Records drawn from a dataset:

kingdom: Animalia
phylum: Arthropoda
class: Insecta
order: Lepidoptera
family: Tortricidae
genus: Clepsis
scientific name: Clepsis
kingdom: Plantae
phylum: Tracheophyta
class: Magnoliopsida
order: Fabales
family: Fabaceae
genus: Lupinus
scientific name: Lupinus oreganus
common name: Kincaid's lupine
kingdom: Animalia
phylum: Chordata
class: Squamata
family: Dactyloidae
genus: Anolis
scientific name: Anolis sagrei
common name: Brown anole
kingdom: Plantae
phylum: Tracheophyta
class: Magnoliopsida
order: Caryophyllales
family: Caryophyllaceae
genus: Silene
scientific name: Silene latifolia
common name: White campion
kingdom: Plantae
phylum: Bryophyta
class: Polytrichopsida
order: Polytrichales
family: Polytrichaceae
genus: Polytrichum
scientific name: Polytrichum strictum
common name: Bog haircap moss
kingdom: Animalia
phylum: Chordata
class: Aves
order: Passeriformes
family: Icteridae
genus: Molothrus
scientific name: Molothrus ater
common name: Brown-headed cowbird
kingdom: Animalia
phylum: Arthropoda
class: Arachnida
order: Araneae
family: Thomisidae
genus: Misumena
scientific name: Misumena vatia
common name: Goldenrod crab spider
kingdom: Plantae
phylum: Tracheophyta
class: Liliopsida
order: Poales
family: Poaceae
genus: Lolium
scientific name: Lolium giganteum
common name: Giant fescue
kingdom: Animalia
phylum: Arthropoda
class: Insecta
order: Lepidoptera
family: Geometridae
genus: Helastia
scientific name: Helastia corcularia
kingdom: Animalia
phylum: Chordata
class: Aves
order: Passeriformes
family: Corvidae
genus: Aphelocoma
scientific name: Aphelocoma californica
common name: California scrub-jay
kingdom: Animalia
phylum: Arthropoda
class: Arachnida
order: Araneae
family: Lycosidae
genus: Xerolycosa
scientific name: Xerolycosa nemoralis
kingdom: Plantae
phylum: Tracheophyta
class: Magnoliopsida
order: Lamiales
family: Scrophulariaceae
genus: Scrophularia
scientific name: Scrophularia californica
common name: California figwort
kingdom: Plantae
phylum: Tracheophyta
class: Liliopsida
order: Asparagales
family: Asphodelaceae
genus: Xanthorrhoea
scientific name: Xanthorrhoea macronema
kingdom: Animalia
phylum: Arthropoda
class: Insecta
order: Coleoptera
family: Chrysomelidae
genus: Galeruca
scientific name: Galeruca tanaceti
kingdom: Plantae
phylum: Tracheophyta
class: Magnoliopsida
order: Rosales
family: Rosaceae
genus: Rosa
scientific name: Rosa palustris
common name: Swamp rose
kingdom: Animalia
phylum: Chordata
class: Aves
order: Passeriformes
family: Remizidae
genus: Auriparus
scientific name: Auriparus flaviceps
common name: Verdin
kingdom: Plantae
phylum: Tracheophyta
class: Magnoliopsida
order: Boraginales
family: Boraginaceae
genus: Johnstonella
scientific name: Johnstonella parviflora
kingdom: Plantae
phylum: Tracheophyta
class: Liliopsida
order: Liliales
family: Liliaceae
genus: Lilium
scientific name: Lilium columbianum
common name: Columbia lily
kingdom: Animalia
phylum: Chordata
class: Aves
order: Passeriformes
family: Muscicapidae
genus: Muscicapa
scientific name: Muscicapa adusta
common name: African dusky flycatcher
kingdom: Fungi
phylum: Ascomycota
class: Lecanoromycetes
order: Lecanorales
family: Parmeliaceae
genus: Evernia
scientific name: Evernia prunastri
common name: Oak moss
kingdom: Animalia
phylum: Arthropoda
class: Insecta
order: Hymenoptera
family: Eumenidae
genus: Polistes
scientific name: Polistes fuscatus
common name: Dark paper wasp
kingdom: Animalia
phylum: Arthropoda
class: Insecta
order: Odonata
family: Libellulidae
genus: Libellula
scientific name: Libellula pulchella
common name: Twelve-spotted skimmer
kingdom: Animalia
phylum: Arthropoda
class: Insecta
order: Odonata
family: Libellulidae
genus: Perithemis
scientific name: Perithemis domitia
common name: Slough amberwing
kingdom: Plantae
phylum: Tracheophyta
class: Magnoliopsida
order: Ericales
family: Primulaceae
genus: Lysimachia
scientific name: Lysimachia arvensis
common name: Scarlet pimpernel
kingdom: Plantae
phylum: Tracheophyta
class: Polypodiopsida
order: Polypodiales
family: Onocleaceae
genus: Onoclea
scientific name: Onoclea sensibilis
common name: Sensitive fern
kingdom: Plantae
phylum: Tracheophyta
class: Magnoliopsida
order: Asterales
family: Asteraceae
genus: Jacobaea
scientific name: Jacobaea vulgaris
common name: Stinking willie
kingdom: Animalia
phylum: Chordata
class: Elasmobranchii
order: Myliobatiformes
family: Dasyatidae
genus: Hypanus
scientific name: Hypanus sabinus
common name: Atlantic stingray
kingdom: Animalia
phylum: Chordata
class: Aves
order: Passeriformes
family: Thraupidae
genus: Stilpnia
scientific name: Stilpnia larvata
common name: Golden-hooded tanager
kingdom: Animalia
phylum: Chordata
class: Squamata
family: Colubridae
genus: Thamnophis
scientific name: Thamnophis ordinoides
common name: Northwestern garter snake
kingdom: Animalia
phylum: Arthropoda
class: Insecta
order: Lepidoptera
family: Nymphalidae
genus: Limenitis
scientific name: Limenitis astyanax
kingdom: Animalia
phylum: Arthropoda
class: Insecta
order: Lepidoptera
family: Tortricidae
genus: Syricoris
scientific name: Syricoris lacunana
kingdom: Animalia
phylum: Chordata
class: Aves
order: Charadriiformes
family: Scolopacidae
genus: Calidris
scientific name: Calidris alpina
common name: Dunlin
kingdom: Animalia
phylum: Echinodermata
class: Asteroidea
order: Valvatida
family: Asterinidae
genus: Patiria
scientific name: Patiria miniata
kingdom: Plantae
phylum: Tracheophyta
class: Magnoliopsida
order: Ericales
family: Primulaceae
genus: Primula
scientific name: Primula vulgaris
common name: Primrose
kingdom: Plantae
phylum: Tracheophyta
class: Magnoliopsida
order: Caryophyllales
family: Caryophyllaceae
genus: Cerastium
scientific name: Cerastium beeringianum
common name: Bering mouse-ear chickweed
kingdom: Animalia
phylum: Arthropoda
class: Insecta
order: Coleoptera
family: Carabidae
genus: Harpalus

• **Exercise prompt**:
Convert the records into a numbered list, starting at the line that contains "common name: African dusky flycatcher" and stopping after the line that contains "scientific name: Libellula pulchella". Omit any blank lines.

• **Task result**:
1. common name: African dusky flycatcher
2. kingdom: Fungi
3. phylum: Ascomycota
4. class: Lecanoromycetes
5. order: Lecanorales
6. family: Parmeliaceae
7. genus: Evernia
8. scientific name: Evernia prunastri
9. common name: Oak moss
10. kingdom: Animalia
11. phylum: Arthropoda
12. class: Insecta
13. order: Hymenoptera
14. family: Eumenidae
15. genus: Polistes
16. scientific name: Polistes fuscatus
17. common name: Dark paper wasp
18. kingdom: Animalia
19. phylum: Arthropoda
20. class: Insecta
21. order: Odonata
22. family: Libellulidae
23. genus: Libellula
24. scientific name: Libellula pulchella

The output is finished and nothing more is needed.